TASK ITEM: Would you please copy each line below that includes the string "lines"?

SUPPLIED MATERIAL:
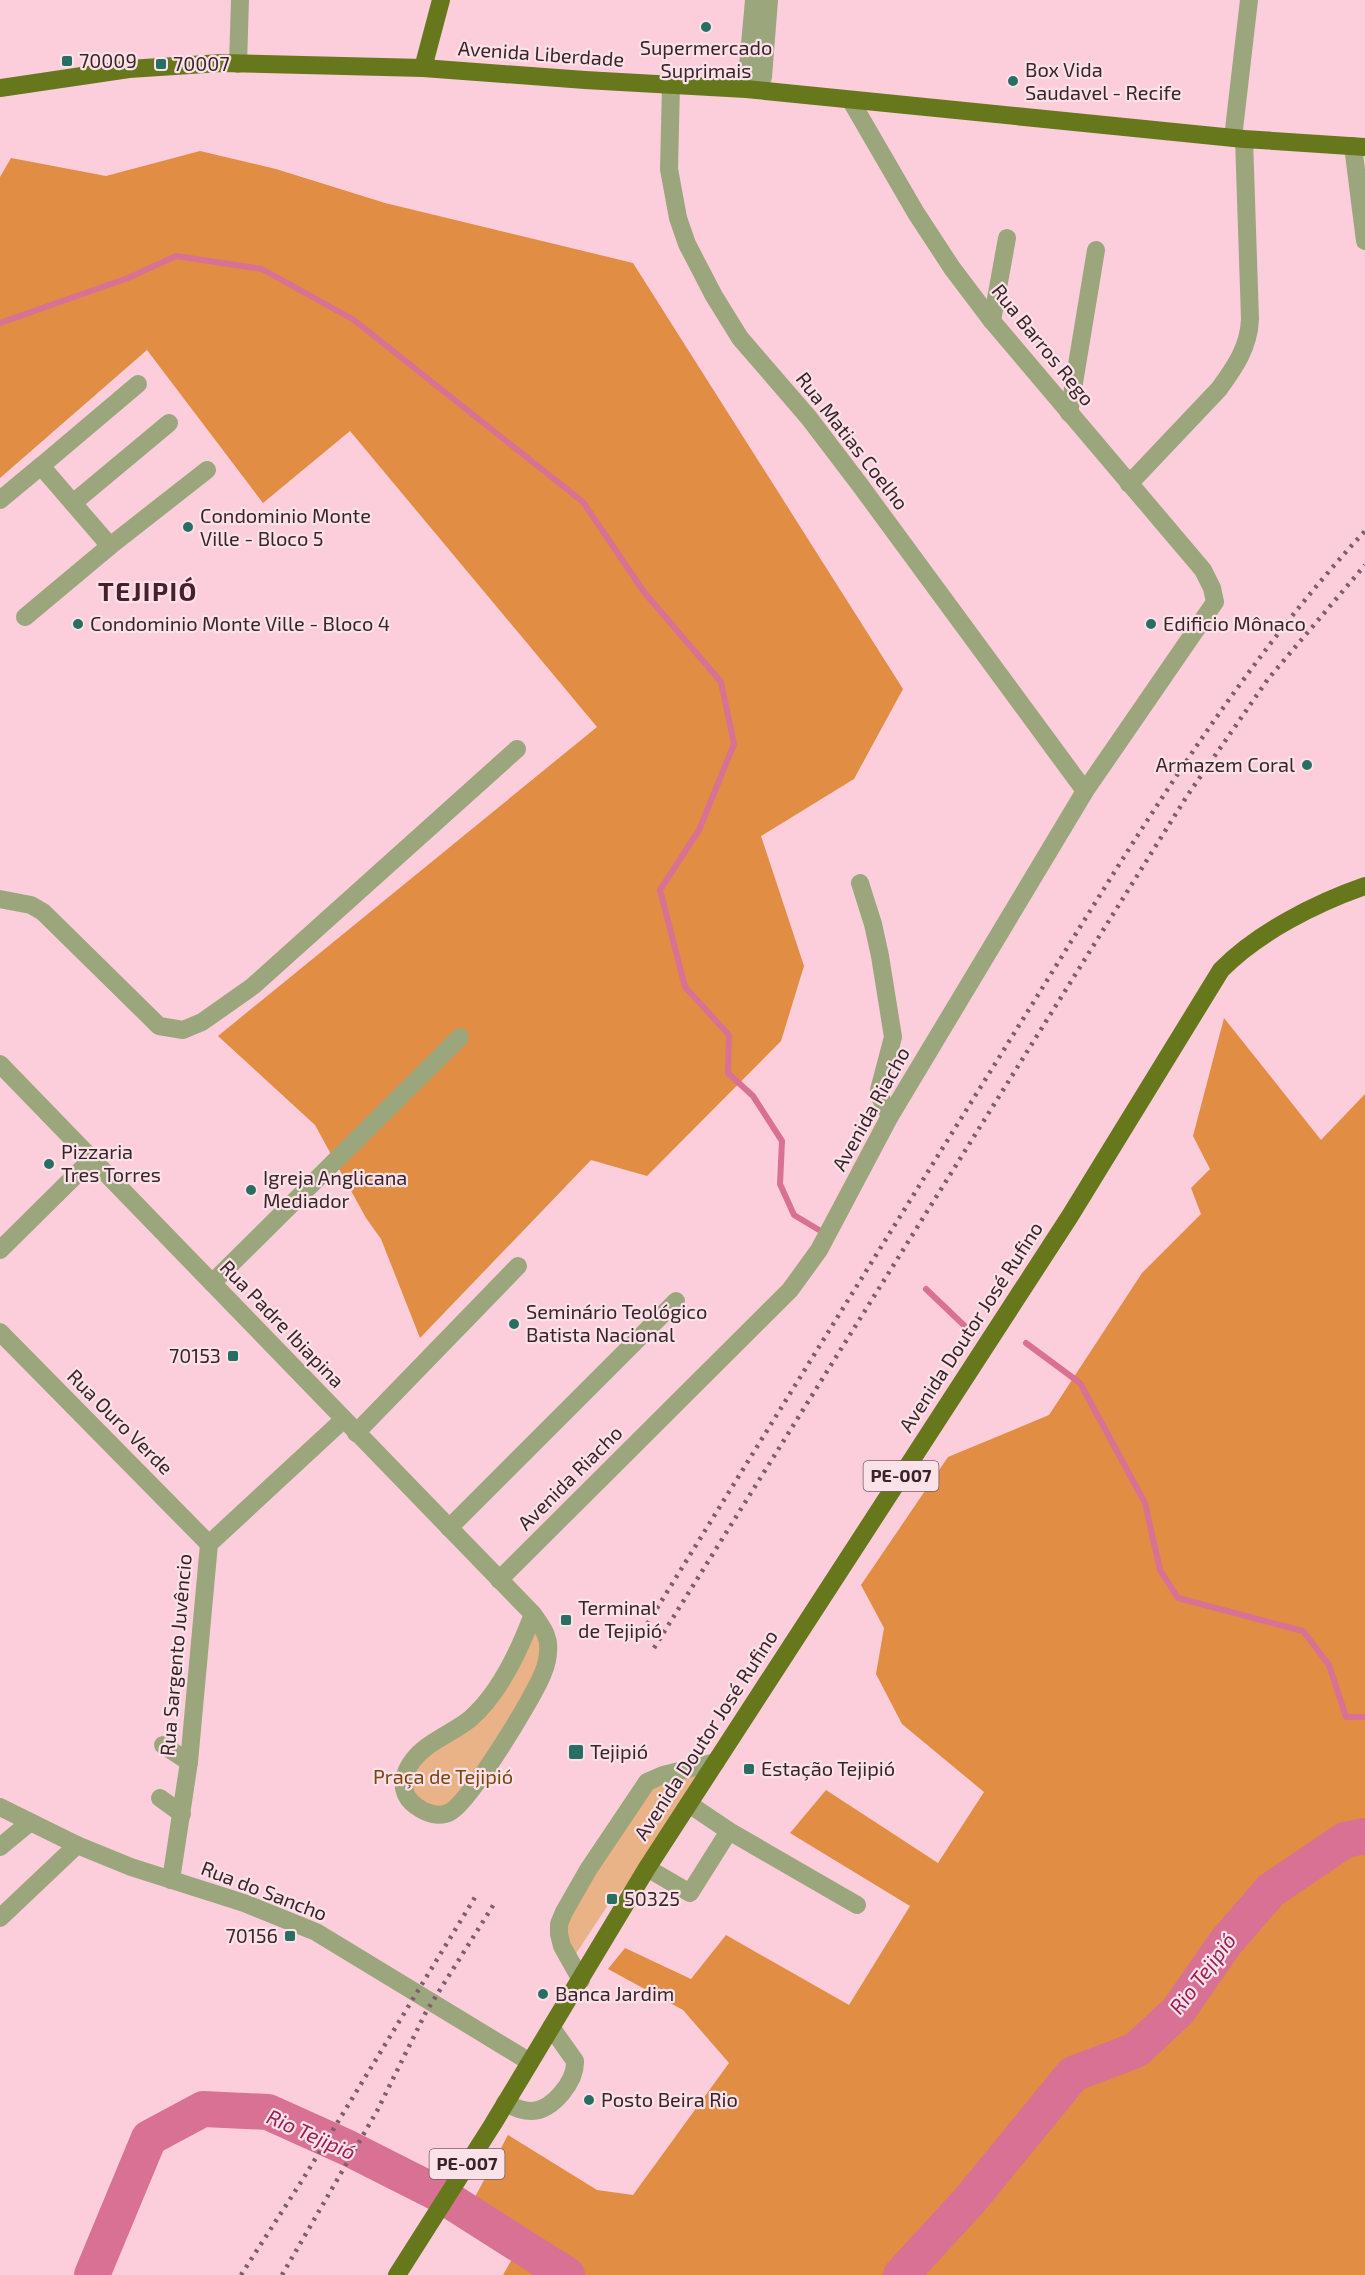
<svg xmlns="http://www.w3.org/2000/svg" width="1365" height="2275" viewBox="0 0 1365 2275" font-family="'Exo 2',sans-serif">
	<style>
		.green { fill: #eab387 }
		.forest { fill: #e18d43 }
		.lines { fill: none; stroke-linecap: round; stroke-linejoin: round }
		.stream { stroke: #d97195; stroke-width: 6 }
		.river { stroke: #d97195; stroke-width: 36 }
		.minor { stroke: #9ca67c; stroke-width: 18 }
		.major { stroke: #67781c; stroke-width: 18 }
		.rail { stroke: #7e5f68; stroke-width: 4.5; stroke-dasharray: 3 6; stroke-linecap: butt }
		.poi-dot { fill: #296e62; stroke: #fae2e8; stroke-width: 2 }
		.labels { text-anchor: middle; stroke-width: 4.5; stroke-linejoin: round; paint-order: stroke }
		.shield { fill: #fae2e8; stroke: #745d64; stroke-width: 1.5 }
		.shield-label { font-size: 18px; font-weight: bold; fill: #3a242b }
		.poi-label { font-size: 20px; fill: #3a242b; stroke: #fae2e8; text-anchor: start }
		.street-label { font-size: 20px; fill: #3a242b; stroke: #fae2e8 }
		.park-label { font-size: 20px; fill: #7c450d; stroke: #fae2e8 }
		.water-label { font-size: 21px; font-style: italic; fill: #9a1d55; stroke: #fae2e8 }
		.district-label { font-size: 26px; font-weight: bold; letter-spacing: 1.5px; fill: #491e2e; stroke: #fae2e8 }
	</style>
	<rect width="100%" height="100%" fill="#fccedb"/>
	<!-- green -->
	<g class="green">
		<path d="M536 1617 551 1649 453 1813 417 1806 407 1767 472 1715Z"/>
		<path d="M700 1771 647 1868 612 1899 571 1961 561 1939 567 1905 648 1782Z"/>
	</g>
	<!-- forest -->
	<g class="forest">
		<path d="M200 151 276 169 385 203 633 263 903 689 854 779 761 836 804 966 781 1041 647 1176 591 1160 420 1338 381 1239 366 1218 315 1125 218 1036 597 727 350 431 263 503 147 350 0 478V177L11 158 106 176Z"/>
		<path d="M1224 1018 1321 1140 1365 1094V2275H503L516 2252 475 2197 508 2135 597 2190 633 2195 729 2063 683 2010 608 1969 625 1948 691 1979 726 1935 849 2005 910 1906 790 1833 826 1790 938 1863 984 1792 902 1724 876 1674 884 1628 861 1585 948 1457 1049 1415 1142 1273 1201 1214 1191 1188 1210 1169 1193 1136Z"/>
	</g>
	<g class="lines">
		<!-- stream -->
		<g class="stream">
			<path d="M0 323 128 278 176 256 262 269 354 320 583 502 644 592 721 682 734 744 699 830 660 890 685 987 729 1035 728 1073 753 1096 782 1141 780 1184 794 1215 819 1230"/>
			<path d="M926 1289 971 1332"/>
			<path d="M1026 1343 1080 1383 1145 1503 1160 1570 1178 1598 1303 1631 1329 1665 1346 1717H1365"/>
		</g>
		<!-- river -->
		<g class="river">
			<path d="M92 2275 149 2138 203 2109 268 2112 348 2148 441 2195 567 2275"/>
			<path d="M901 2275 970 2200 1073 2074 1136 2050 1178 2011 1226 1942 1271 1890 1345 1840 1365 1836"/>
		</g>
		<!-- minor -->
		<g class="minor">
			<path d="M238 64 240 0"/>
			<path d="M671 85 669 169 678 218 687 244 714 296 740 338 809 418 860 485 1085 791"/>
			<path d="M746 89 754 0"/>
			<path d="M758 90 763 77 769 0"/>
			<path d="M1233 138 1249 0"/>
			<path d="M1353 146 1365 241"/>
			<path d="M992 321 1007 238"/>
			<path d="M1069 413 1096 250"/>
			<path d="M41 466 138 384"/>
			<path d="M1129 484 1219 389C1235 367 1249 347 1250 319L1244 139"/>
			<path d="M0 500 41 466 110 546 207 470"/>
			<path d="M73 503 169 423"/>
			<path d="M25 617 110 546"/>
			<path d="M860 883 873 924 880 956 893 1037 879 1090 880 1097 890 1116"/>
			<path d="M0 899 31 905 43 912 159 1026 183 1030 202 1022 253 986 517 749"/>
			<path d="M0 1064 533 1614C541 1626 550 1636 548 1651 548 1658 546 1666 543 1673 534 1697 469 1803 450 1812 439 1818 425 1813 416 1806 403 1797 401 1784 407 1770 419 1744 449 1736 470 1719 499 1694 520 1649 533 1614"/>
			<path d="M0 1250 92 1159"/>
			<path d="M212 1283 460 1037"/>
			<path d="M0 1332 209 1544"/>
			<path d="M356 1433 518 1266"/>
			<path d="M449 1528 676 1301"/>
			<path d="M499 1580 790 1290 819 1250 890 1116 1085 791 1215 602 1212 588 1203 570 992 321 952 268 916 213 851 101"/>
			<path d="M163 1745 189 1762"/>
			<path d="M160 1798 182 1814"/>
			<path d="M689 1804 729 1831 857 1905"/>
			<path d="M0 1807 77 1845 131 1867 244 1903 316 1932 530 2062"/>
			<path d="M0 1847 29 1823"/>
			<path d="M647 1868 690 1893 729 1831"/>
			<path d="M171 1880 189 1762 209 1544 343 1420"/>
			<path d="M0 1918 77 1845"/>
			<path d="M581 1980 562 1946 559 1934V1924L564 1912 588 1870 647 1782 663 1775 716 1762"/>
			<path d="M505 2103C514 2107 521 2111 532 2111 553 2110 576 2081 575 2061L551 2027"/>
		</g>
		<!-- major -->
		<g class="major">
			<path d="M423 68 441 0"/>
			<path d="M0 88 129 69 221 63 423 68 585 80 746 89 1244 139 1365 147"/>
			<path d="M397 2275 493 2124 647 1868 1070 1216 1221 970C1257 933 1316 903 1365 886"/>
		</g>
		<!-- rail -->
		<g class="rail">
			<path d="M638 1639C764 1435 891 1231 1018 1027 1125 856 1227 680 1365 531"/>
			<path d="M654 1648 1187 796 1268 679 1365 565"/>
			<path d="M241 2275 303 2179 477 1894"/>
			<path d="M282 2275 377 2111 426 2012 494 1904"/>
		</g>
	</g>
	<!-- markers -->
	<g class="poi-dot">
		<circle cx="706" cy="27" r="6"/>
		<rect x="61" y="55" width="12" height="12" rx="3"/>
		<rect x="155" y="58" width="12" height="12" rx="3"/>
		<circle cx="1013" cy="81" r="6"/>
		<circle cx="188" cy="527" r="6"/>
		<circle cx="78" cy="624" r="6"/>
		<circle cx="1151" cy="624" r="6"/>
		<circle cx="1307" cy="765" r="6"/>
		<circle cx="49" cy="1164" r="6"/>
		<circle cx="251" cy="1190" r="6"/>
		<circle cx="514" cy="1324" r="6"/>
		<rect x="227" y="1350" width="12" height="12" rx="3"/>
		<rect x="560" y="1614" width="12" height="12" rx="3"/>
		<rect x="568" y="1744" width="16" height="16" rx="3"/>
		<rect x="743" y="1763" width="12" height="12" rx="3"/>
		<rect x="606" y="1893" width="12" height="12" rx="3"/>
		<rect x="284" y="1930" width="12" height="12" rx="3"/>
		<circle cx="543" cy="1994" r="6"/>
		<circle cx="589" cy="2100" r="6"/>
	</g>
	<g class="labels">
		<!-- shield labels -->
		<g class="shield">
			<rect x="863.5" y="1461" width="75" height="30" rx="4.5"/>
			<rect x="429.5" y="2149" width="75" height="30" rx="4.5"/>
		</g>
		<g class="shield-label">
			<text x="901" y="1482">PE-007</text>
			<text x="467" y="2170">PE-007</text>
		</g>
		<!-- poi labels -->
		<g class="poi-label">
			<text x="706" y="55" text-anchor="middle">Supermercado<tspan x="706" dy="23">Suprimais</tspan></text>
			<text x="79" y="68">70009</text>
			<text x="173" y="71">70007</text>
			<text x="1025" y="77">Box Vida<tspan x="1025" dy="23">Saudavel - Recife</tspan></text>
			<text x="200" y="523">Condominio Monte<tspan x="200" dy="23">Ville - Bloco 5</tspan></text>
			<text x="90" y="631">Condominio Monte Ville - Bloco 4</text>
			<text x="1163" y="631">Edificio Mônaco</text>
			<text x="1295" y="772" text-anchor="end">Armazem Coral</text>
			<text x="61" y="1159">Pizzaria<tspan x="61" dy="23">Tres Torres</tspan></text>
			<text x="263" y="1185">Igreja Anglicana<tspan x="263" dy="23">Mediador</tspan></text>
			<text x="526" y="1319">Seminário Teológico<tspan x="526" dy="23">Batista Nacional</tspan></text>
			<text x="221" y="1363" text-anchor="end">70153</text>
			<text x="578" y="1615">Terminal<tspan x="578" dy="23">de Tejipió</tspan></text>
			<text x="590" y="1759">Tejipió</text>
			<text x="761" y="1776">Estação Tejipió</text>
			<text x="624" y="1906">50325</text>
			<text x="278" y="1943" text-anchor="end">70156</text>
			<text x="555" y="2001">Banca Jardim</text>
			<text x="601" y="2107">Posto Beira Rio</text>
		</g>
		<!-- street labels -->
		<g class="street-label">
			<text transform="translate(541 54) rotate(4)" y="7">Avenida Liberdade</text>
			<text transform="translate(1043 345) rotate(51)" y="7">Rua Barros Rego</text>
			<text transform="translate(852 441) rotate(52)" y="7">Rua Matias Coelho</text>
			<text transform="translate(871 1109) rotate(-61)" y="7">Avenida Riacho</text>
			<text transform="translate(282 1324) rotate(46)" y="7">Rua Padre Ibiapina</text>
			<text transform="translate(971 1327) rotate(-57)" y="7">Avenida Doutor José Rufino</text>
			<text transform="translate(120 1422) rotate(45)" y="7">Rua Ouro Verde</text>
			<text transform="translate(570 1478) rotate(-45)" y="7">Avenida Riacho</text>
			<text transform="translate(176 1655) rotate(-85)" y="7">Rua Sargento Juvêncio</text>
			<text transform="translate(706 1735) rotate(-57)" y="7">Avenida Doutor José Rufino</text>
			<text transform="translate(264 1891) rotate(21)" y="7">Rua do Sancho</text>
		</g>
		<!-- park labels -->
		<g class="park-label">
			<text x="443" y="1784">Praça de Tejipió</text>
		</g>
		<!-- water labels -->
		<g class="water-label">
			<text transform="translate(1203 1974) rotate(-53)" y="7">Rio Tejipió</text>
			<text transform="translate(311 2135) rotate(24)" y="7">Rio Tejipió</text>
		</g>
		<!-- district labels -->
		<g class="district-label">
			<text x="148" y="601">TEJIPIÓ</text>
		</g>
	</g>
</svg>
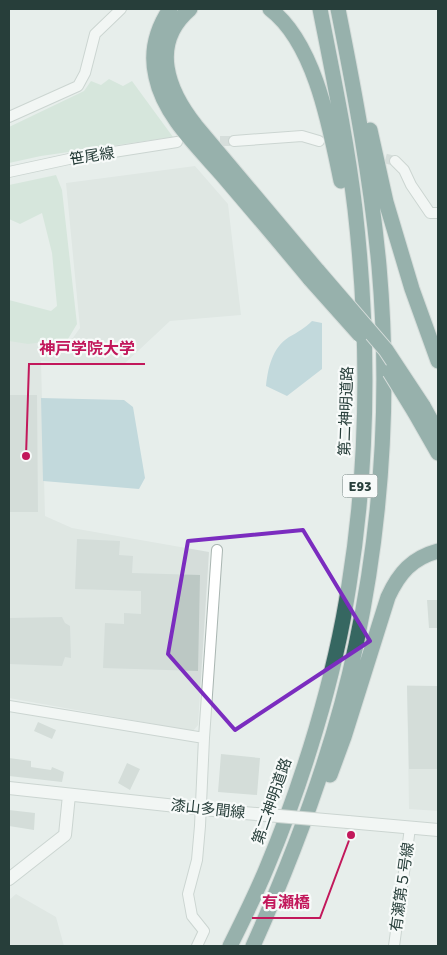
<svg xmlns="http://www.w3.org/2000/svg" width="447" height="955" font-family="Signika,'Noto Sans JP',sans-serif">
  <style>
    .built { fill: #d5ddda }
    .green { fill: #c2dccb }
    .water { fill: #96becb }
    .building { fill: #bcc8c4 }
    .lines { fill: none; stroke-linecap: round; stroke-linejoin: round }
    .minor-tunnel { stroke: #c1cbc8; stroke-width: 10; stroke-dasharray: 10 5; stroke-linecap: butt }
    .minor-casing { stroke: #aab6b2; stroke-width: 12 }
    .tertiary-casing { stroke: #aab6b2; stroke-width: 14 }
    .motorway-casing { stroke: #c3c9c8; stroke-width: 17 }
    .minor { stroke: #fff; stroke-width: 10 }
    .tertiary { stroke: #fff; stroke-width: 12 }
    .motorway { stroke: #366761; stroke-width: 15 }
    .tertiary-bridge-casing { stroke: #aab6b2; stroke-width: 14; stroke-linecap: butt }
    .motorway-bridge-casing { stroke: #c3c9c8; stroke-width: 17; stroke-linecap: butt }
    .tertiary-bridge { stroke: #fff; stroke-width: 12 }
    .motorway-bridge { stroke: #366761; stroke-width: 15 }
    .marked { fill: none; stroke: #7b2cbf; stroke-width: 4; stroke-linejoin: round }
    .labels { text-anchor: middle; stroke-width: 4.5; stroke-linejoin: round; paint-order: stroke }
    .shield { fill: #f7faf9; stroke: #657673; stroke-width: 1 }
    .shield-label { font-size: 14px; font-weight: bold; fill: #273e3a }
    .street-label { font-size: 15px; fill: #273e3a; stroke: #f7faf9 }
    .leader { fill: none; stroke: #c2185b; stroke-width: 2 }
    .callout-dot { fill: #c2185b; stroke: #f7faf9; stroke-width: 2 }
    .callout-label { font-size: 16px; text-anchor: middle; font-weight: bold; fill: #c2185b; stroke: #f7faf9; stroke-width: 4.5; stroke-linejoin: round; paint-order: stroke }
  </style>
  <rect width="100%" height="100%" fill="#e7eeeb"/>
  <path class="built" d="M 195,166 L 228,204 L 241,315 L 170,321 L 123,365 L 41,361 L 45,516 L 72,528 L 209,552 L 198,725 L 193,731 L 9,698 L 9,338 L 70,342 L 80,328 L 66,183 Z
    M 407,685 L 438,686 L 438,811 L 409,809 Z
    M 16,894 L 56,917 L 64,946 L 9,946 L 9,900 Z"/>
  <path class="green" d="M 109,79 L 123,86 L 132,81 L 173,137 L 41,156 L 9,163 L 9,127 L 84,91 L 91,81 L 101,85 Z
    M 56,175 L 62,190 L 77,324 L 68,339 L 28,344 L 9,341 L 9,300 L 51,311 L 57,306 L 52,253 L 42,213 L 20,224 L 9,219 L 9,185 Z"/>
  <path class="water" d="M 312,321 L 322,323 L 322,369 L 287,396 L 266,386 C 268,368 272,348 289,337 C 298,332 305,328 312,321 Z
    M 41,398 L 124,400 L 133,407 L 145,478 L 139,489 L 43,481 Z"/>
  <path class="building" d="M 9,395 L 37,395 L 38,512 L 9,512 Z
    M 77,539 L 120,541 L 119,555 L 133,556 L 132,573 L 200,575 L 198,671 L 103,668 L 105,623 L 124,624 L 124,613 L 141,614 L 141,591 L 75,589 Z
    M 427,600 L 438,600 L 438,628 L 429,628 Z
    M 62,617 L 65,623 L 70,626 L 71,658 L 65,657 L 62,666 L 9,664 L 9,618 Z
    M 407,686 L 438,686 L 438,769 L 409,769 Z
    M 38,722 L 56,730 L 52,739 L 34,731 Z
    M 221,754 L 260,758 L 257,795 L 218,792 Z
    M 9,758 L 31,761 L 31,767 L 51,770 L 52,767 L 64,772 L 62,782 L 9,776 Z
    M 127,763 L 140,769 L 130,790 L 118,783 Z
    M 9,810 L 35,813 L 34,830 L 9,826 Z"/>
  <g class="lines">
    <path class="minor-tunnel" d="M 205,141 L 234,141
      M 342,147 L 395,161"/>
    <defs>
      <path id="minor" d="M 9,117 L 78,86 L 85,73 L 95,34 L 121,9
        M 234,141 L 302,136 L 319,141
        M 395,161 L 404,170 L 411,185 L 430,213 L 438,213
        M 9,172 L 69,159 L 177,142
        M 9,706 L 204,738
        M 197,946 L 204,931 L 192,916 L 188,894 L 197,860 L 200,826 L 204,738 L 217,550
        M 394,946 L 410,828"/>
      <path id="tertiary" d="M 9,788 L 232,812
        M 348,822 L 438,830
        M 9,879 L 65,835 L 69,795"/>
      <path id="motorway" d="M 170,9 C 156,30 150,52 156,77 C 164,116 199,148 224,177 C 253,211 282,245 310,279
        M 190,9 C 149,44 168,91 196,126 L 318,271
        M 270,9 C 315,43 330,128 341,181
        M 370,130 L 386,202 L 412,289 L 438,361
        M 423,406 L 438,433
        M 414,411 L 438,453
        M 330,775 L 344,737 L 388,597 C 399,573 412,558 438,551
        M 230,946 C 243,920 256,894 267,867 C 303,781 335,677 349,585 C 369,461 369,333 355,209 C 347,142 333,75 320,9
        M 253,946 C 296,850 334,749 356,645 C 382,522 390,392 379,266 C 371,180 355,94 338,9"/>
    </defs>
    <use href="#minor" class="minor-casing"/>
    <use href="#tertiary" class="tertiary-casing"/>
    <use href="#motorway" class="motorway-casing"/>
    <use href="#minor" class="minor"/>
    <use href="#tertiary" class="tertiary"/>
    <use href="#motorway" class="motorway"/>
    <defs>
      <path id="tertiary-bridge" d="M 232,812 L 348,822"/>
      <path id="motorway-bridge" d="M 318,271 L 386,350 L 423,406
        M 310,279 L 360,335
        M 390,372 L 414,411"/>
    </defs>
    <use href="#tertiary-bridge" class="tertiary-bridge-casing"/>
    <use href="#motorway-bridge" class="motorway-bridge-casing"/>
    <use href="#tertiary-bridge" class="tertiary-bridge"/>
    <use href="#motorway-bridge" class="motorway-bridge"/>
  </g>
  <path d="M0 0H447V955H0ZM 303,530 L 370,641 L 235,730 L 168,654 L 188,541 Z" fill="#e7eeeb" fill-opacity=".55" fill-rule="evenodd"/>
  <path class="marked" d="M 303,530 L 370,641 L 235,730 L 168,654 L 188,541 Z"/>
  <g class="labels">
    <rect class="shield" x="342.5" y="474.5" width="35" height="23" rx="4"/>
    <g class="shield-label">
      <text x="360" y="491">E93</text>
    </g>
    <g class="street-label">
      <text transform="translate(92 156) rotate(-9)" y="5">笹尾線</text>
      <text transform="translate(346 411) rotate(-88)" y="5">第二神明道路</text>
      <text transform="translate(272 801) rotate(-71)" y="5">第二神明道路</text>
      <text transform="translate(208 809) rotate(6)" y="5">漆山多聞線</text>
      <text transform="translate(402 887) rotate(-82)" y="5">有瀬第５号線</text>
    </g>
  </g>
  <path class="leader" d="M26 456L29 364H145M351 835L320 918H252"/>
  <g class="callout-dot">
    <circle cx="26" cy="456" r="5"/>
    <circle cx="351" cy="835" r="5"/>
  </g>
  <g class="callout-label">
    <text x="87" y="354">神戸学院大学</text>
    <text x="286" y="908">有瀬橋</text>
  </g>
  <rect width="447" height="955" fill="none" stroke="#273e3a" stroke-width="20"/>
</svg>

SOLUTION TO THIS TASK:
		.lines { fill: none; stroke-linecap: round; stroke-linejoin: round }
	<g class="lines">
    .lines { fill: none; stroke-linecap: round; stroke-linejoin: round }
  <g class="lines">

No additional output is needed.